The main exam will carry 80 marks while the remaining 20 marks will be given based on formative and summative tests as part of the Continuous Comprehensive Evaluation (CCE)
In a radical shake-up, the State Education Department has introduced revised syllabus for 10 class students as part of the long-felt curriculum reforms designed by the Andhra Pradesh State Council of Education, Research and Training (APSCERT).
After a gap of 18 years, students of 10 class with State syllabus will have revised, updated lessons in textbooks for the academic year 2014-15.
The exercise of developing a State curriculum framework was started in 2010-11 and carried out for different classes in a phased manner.
There is a change in the exam pattern also. Till last year, students wrote exams in six subjects (Telugu, English, Hindi, maths, science and social studies) segregated in 11 papers (each subject comprising paper-I and Paper-II, barring Hindi).

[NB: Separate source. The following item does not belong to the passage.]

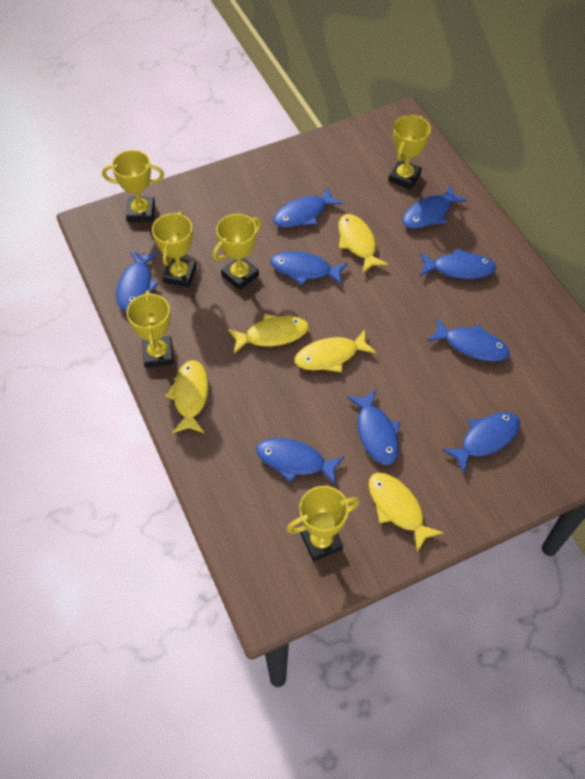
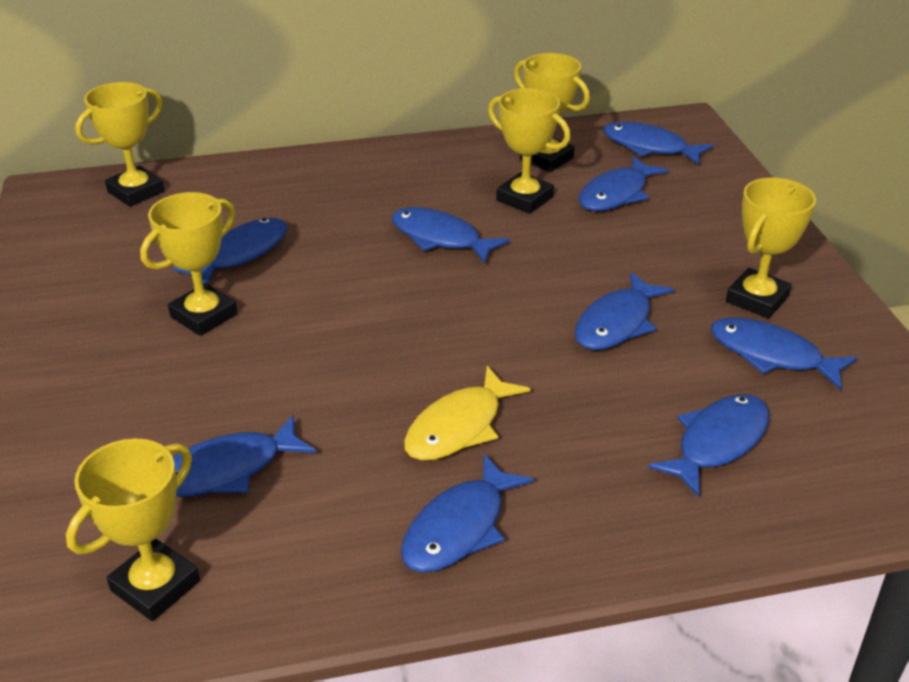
yellow fish: [165,360,209,433] [228,314,309,354] [295,330,376,372] [338,214,388,273] [369,472,444,552] = 5 -> [404,366,530,461] = 1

From this year, they will write exams in six subjects, in seven papers for 600 marks (each subject consisting of 100 marks, barring physical science and biological science for 50 marks each).
The main exam will carry 80 marks while the remaining 20 marks will be given based on formative and summative tests as part of the Continuous Comprehensive Evaluation (CCE).
“We have deviated from the earlier pattern where textbooks were information-oriented. This time, they are activity-based. The idea is to generate productive, creative and well educated students,” says Upendra Reddy, Head of the Department of Curriculum and Textbooks, APSCERT.
A marathon exercise preceded introduction of the reforms. Subject-wise committees were constituted with eminent persons from allied sectors as members who deliberated upon the principles on which the new syllabus was to be developed taking into consideration the methodology, preparation and assessment aspects.
“A great deal of effort has gone in to bring into play interesting and exciting activities like projects, experiments, group discussions and other collaborations. The exercises at the end of every lesson have open-minded questions which will improve analytical skills, widen the scope of thinking and self-expression of students. It’s time students gave up rote memory mode and embraced a fresh learning perspective,” says Prof. Reddy.
The District Educational Officers must monitor effective implementation of the new system to bring about a change in the teacher perspective. “We envisage a positive change in the days to come,” says Prof. Reddy.